Task statement: An exact transcript of every entry is required, without any of the pictures.

Task material:

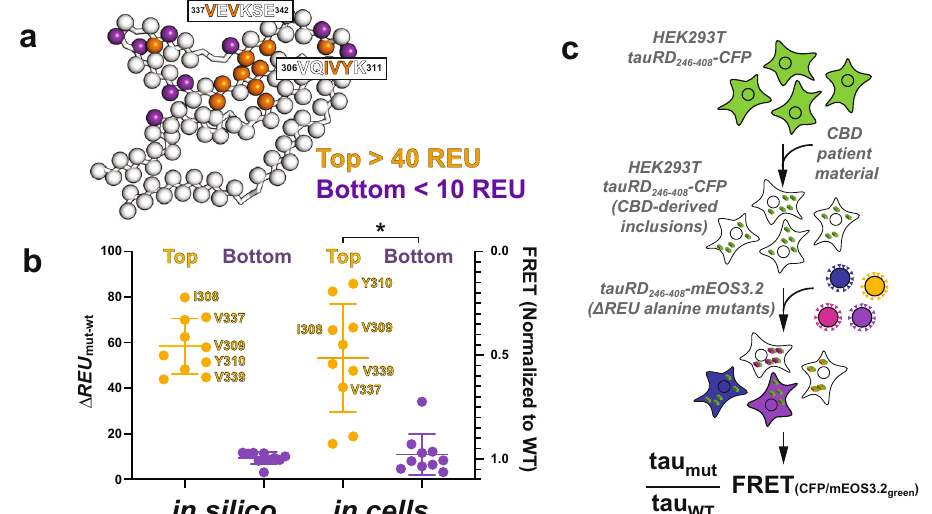
Fig.5|ExperimentalvalidationofpredictedCBDhotspots.a Cartoonschematic (Range from 1.0=no change in FRET, i.e., no effect on the ability of mutant tau to aggregate in biosensor cellswhen seeded with CBD-derivedseedsascompared to to evaluate the importance of key amino acids in cellulartau seeding experiments the WT, to 0.0=no FRET observed, i.e., mutant tau is unable to induce FRET- using CBD patient tissues. Orange residues are predicted to be important to fi bril detectable aggregation in the biosensor). The experiment was performed in tri- stability (normalized Δ REU assembly mut (cid:1) wt >40), while purple residues are predicted to be plicate and the data are shown as averages with standard deviations. The experi- minimally important to fi bril stability (normalized Δ REU assembly mut (cid:1) wt <10). b Plot com- mental top and bottom hits are shown to be signi fi cantly different with p -value paring the top-10 and bottom-10 most important residues as determined by Δ REU assembly Δ REU assembly 0.0016 ( U =2.0)using a two-tailed Mann – Whitney test and are indicatedby a star. mut (cid:1) wt fromtheinsilicoalaninescan(scaledfromnormalized0 mut (cid:1) wt , The fi bril incorporation assay was performed once. c Cartoon schematic showing i.e.,nopredictedlossin fi brilstabilitycausedbyalaninemutanttonormalized100 — high predicted loss in fi bril stability due to alanine mutant), along- Δ REU assembly the method of the in vitro, FRET biosensor-based tau seeding cell assay used to mut (cid:1) wt side the effect of these alanine mutants on the ability of CBD-brain derived tau assess the impact of mutants on tau ’ s ability to aggregate when seeded by pro- seeds to seedaggregation asmeasured bythe biosensor-based aggregation assay. teopathic tau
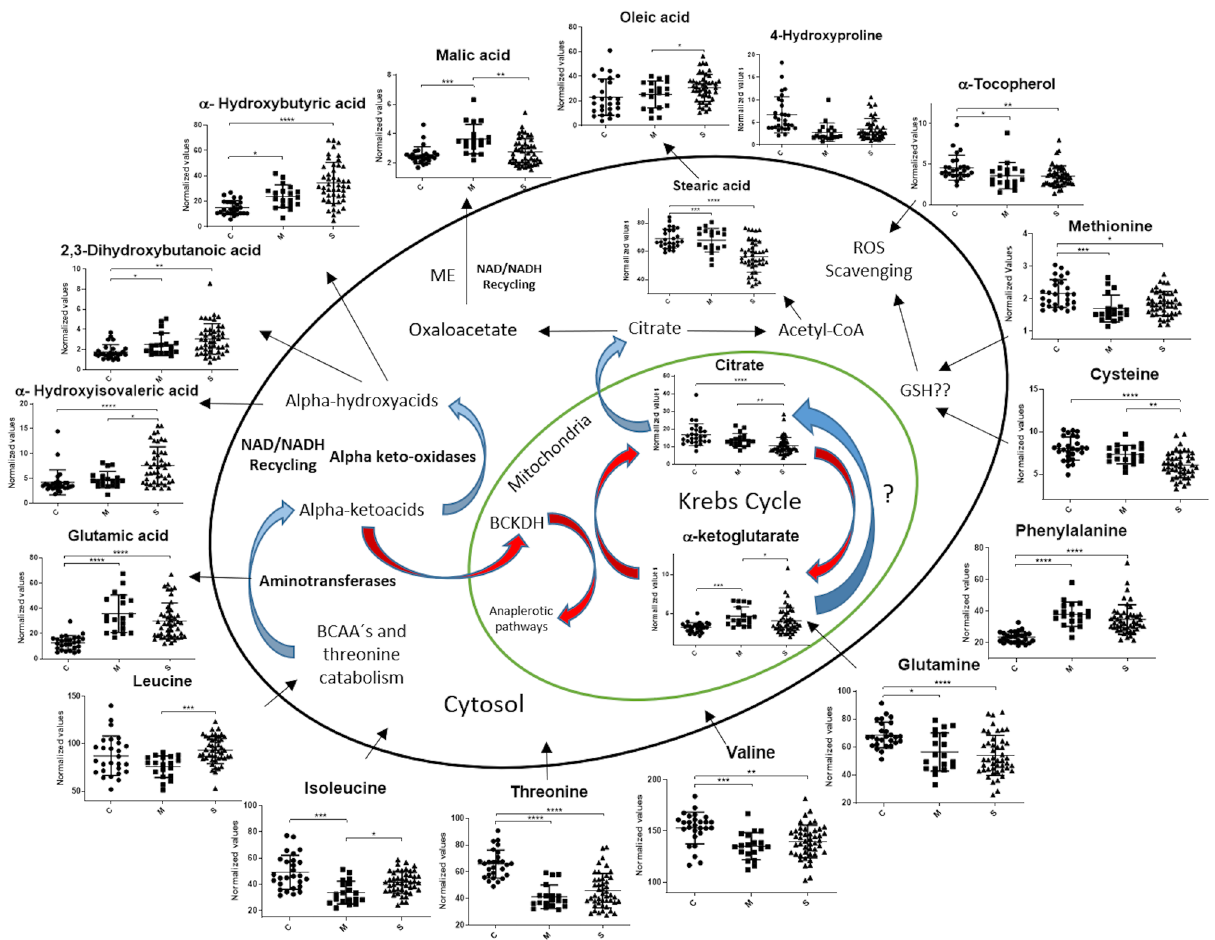
Figure 4. Proposed model for the serum metabolic changes observed in COVID-19 patients. Red arrows represent metabolic flux inhibited during hypoxia. Blue arrows represent increased flux in hypoxia. ME Malic enzyme. The graphs were constructed with the normalized values from control subjects (C), mild (M), and severe (S) patients. Asterisks indicate statistical significance according to the Dunn test. p * < 0.05 ** < 0.01, *** < 0.001, **** <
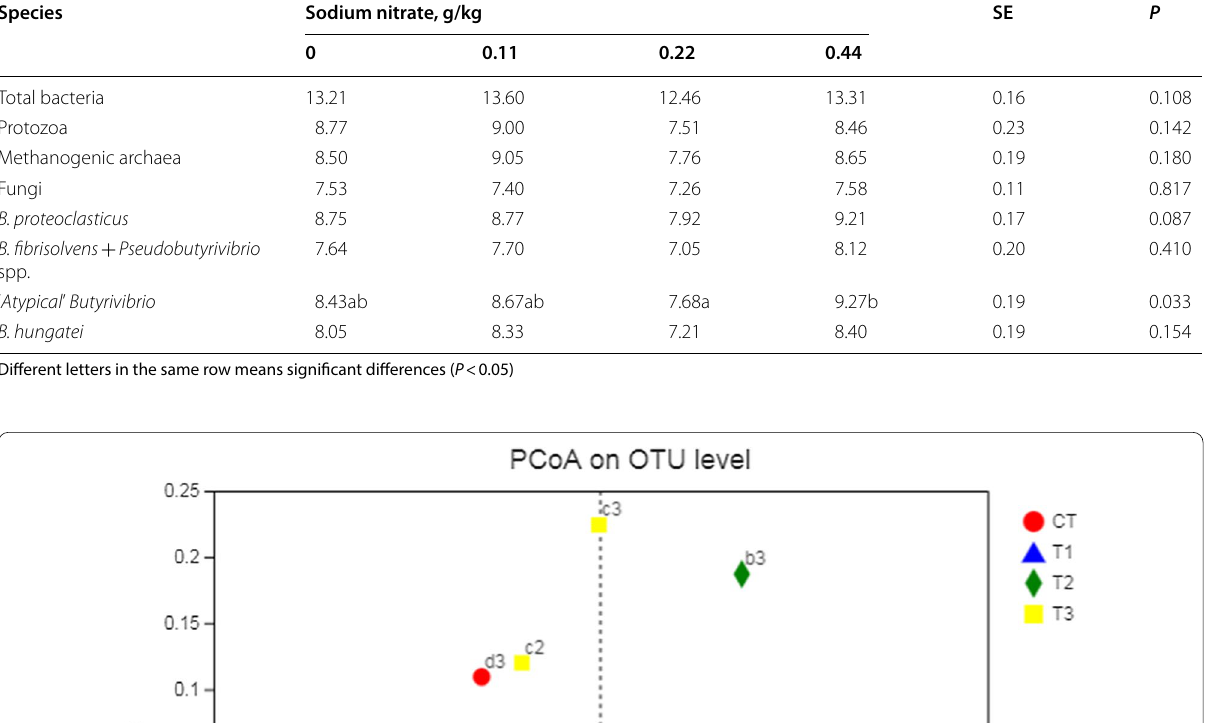
copies/g rumen contents) 10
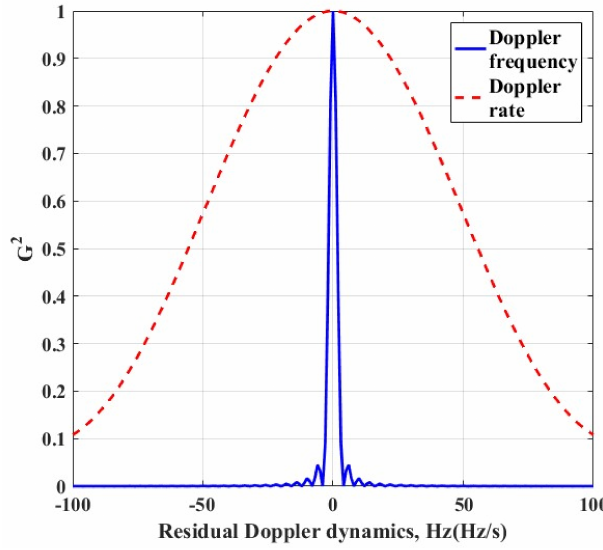
Figure 10. Comparison of coherent loss between residual frequency and residual frequency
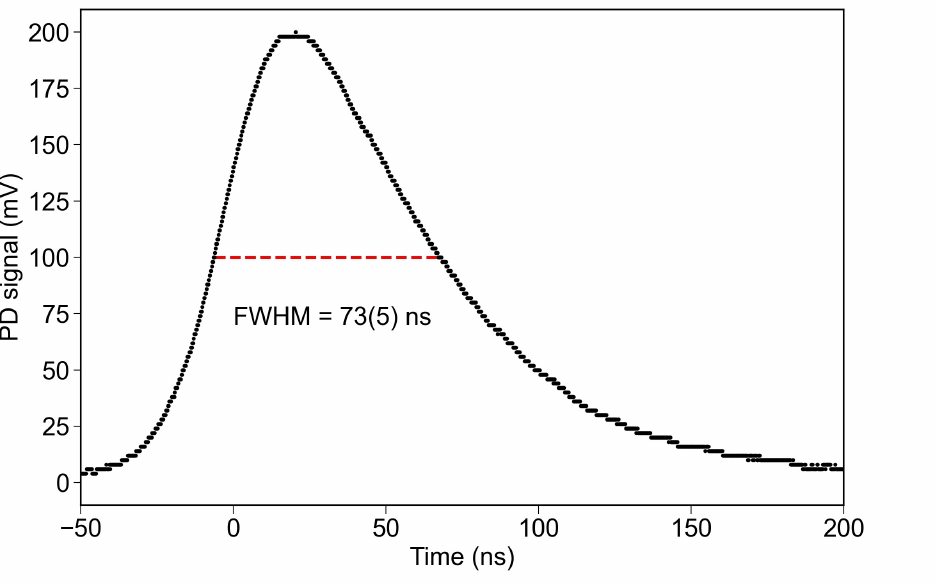
Figure 7. FWHM Pulse duration of the Ti:sapphire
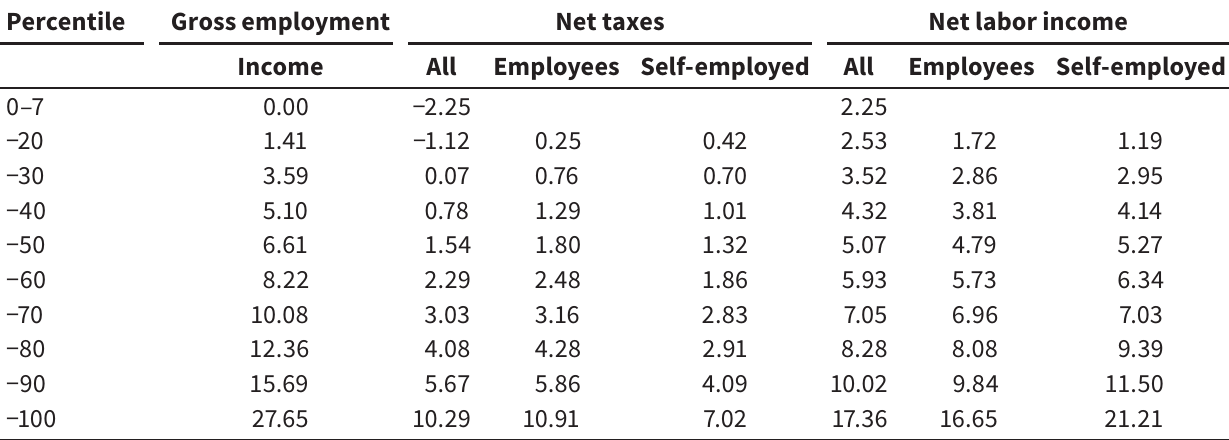
Statutory equivalized gross employment income, net taxes, and net labor income in thousand Euro per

Solved problem:
Fig.5|ExperimentalvalidationofpredictedCBDhotspots.a Cartoonschematic (Range from 1.0=no change in FRET, i.e., no effect on the ability of mutant tau to aggregate in biosensor cellswhen seeded with CBD-derivedseedsascompared to to evaluate the importance of key amino acids in cellulartau seeding experiments the WT, to 0.0=no FRET observed, i.e., mutant tau is unable to induce FRET- using CBD patient tissues. Orange residues are predicted to be important to fi bril detectable aggregation in the biosensor). The experiment was performed in tri- stability (normalized Δ REU assembly mut (cid:1) wt >40), while purple residues are predicted to be plicate and the data are shown as averages with standard deviations. The experi- minimally important to fi bril stability (normalized Δ REU assembly mut (cid:1) wt <10). b Plot com- mental top and bottom hits are shown to be signi fi cantly different with p -value paring the top-10 and bottom-10 most important residues as determined by Δ REU assembly Δ REU assembly 0.0016 ( U =2.0)using a two-tailed Mann – Whitney test and are indicatedby a star. mut (cid:1) wt fromtheinsilicoalaninescan(scaledfromnormalized0 mut (cid:1) wt , The fi bril incorporation assay was performed once. c Cartoon schematic showing i.e.,nopredictedlossin fi brilstabilitycausedbyalaninemutanttonormalized100 — high predicted loss in fi bril stability due to alanine mutant), along- Δ REU assembly the method of the in vitro, FRET biosensor-based tau seeding cell assay used to mut (cid:1) wt side the effect of these alanine mutants on the ability of CBD-brain derived tau assess the impact of mutants on tau ’ s ability to aggregate when seeded by pro- seeds to seedaggregation asmeasured bythe biosensor-based aggregation assay. teopathic tau
Figure 4. Proposed model for the serum metabolic changes observed in COVID-19 patients. Red arrows represent metabolic flux inhibited during hypoxia. Blue arrows represent increased flux in hypoxia. ME Malic enzyme. The graphs were constructed with the normalized values from control subjects (C), mild (M), and severe (S) patients. Asterisks indicate statistical significance according to the Dunn test. p * < 0.05 ** < 0.01, *** < 0.001, **** <
copies/g rumen contents) 10
Figure 10. Comparison of coherent loss between residual frequency and residual frequency
Figure 7. FWHM Pulse duration of the Ti:sapphire
Statutory equivalized gross employment income, net taxes, and net labor income in thousand Euro per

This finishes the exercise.